** START PROVIDED ENTRIES **

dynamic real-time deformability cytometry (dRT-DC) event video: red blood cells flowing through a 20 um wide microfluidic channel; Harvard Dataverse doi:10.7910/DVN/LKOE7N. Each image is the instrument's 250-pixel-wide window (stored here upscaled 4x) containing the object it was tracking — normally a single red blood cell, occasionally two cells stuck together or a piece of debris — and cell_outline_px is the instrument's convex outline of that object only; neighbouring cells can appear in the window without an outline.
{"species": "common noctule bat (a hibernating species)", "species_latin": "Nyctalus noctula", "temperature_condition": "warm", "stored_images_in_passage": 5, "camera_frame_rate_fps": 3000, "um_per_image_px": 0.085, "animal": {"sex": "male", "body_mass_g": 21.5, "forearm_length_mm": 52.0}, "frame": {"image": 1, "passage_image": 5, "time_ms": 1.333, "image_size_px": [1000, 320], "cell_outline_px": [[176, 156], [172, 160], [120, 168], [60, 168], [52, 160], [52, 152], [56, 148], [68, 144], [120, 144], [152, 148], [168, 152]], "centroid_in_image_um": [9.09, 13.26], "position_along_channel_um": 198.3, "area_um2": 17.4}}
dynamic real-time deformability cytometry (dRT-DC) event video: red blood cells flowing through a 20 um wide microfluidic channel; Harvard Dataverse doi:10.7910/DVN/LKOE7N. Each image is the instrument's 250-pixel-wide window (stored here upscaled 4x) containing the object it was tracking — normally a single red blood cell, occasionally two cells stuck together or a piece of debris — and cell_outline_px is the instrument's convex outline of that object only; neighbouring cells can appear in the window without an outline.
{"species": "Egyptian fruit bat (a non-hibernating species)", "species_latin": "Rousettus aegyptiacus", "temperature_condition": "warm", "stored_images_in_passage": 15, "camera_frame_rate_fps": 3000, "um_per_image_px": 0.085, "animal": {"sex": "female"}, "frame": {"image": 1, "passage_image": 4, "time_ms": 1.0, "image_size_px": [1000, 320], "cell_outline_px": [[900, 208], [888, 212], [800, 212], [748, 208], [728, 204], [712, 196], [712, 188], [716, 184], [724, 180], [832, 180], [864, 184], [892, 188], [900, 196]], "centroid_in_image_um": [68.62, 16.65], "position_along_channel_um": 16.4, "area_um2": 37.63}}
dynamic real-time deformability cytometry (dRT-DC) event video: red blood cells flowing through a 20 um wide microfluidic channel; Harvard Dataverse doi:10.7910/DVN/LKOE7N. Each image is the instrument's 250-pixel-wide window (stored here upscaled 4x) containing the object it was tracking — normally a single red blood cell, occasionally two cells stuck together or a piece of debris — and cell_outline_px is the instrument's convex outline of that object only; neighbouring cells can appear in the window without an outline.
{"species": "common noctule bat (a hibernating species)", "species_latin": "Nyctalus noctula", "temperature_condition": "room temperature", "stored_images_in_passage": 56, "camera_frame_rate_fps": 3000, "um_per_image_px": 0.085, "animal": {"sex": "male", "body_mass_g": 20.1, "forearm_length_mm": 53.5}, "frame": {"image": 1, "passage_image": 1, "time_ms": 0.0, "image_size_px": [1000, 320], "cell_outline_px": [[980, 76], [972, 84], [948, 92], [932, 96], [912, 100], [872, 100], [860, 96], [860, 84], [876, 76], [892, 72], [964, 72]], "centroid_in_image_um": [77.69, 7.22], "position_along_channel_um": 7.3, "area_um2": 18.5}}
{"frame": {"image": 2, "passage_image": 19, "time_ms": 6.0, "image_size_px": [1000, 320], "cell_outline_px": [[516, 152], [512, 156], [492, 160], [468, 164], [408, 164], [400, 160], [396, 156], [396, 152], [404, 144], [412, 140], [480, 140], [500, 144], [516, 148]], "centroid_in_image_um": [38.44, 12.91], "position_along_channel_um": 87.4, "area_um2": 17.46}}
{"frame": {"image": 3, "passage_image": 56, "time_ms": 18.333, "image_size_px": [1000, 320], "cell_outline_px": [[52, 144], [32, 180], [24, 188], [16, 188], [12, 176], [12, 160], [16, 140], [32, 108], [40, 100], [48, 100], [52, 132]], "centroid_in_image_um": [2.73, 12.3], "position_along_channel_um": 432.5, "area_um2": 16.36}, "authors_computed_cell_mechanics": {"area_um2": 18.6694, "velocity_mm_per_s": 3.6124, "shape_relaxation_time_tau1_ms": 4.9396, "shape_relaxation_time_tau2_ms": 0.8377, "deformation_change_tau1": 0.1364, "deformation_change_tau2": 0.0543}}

** END PROVIDED ENTRIES **

WRITTEN INSTRUCTION ▸
Copy every line verbatim.

ANSWER FOR THE TASK ▸
dynamic real-time deformability cytometry (dRT-DC) event video: red blood cells flowing through a 20 um wide microfluidic channel; Harvard Dataverse doi:10.7910/DVN/LKOE7N. Each image is the instrument's 250-pixel-wide window (stored here upscaled 4x) containing the object it was tracking — normally a single red blood cell, occasionally two cells stuck together or a piece of debris — and cell_outline_px is the instrument's convex outline of that object only; neighbouring cells can appear in the window without an outline.
{"species": "common noctule bat (a hibernating species)", "species_latin": "Nyctalus noctula", "temperature_condition": "warm", "stored_images_in_passage": 5, "camera_frame_rate_fps": 3000, "um_per_image_px": 0.085, "animal": {"sex": "male", "body_mass_g": 21.5, "forearm_length_mm": 52.0}, "frame": {"image": 1, "passage_image": 5, "time_ms": 1.333, "image_size_px": [1000, 320], "cell_outline_px": [[176, 156], [172, 160], [120, 168], [60, 168], [52, 160], [52, 152], [56, 148], [68, 144], [120, 144], [152, 148], [168, 152]], "centroid_in_image_um": [9.09, 13.26], "position_along_channel_um": 198.3, "area_um2": 17.4}}
dynamic real-time deformability cytometry (dRT-DC) event video: red blood cells flowing through a 20 um wide microfluidic channel; Harvard Dataverse doi:10.7910/DVN/LKOE7N. Each image is the instrument's 250-pixel-wide window (stored here upscaled 4x) containing the object it was tracking — normally a single red blood cell, occasionally two cells stuck together or a piece of debris — and cell_outline_px is the instrument's convex outline of that object only; neighbouring cells can appear in the window without an outline.
{"species": "Egyptian fruit bat (a non-hibernating species)", "species_latin": "Rousettus aegyptiacus", "temperature_condition": "warm", "stored_images_in_passage": 15, "camera_frame_rate_fps": 3000, "um_per_image_px": 0.085, "animal": {"sex": "female"}, "frame": {"image": 1, "passage_image": 4, "time_ms": 1.0, "image_size_px": [1000, 320], "cell_outline_px": [[900, 208], [888, 212], [800, 212], [748, 208], [728, 204], [712, 196], [712, 188], [716, 184], [724, 180], [832, 180], [864, 184], [892, 188], [900, 196]], "centroid_in_image_um": [68.62, 16.65], "position_along_channel_um": 16.4, "area_um2": 37.63}}
dynamic real-time deformability cytometry (dRT-DC) event video: red blood cells flowing through a 20 um wide microfluidic channel; Harvard Dataverse doi:10.7910/DVN/LKOE7N. Each image is the instrument's 250-pixel-wide window (stored here upscaled 4x) containing the object it was tracking — normally a single red blood cell, occasionally two cells stuck together or a piece of debris — and cell_outline_px is the instrument's convex outline of that object only; neighbouring cells can appear in the window without an outline.
{"species": "common noctule bat (a hibernating species)", "species_latin": "Nyctalus noctula", "temperature_condition": "room temperature", "stored_images_in_passage": 56, "camera_frame_rate_fps": 3000, "um_per_image_px": 0.085, "animal": {"sex": "male", "body_mass_g": 20.1, "forearm_length_mm": 53.5}, "frame": {"image": 1, "passage_image": 1, "time_ms": 0.0, "image_size_px": [1000, 320], "cell_outline_px": [[980, 76], [972, 84], [948, 92], [932, 96], [912, 100], [872, 100], [860, 96], [860, 84], [876, 76], [892, 72], [964, 72]], "centroid_in_image_um": [77.69, 7.22], "position_along_channel_um": 7.3, "area_um2": 18.5}}
{"frame": {"image": 2, "passage_image": 19, "time_ms": 6.0, "image_size_px": [1000, 320], "cell_outline_px": [[516, 152], [512, 156], [492, 160], [468, 164], [408, 164], [400, 160], [396, 156], [396, 152], [404, 144], [412, 140], [480, 140], [500, 144], [516, 148]], "centroid_in_image_um": [38.44, 12.91], "position_along_channel_um": 87.4, "area_um2": 17.46}}
{"frame": {"image": 3, "passage_image": 56, "time_ms": 18.333, "image_size_px": [1000, 320], "cell_outline_px": [[52, 144], [32, 180], [24, 188], [16, 188], [12, 176], [12, 160], [16, 140], [32, 108], [40, 100], [48, 100], [52, 132]], "centroid_in_image_um": [2.73, 12.3], "position_along_channel_um": 432.5, "area_um2": 16.36}, "authors_computed_cell_mechanics": {"area_um2": 18.6694, "velocity_mm_per_s": 3.6124, "shape_relaxation_time_tau1_ms": 4.9396, "shape_relaxation_time_tau2_ms": 0.8377, "deformation_change_tau1": 0.1364, "deformation_change_tau2": 0.0543}}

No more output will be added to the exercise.